My new  Esse comes with a full width grill at the top of the top oven, so it will brown the tops of things properly when it is turned on.  The Esse ovens are designed to be on all the time, at an economical 150C and they reach full heat in 20 minutes.  Both of the Esse's main ovens can be set to any temperature you like, for example two roasting ovens on a busy Sunday or Christmas, or two baking ovens on batch baking days.  There is a third oven that simmers – it doesn’t need to get turned o,n as it uses residual heat from the other ovens.

There is a single cast iron hotplate, just like an Aga, but the difference is that it can be set to any temperature, from a fast boil to a gentle simmer.  Toast and fried eggs, no problem. The other hotplate is induction, so it as as close to instant heat as you can get.  That is where I will boil my kettle!

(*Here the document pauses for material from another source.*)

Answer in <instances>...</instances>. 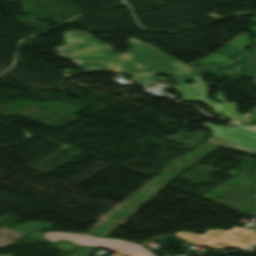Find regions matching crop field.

There is a tiny sliver of cast iron that you move back and forwards over a vent hole at the centre of the back of the top.  Open the vent and the steam rises and roast potatoes crisp up.  Close the vent and the moisture stays in the oven for lovely moist cakes.  So simple and so effective!

Esse is made in Lancashire by a family owned, British company.  All the cast iron is made in the UK.  Esse have one engineer who repairs the cookers, because they only need one man to cover the entire country.  Their customer service department is called Helen.  They do not need servicing.  A top of the range electric Esse costs less than £8000, with a choice of 20 colours.

Aga is owned by a faceless American corporation and most of the cast iron is now made in Hungary and Spain.  Aga make many more cookers than Esse, and recently made over 50 engineers redundant, so that they have all set up as independents.  Aga cookers need regular servicing, oil twice a year, gas and 30amp electric once a year, the new generation electric every two and a half years.  Average cost of a service £150.  Latest models do not need servicing, I believe.  The Aga customer service department had 20 desks last time I visited it. A top of the range 3 oven Aga costs more than £11,500 with a choice of 14 colours.

I considered Everhot, but their ovens are stainless steel and it just isn’t the same.  They do, however, have a larger choice of colours!  There are other range cookers on the market, Rayburn and Stanley made by Aga, plus Thornhill Ecorange, Heritage, and more.

I have chosen Esse and they have chosen me!  Cooking is going to be fun again in this house.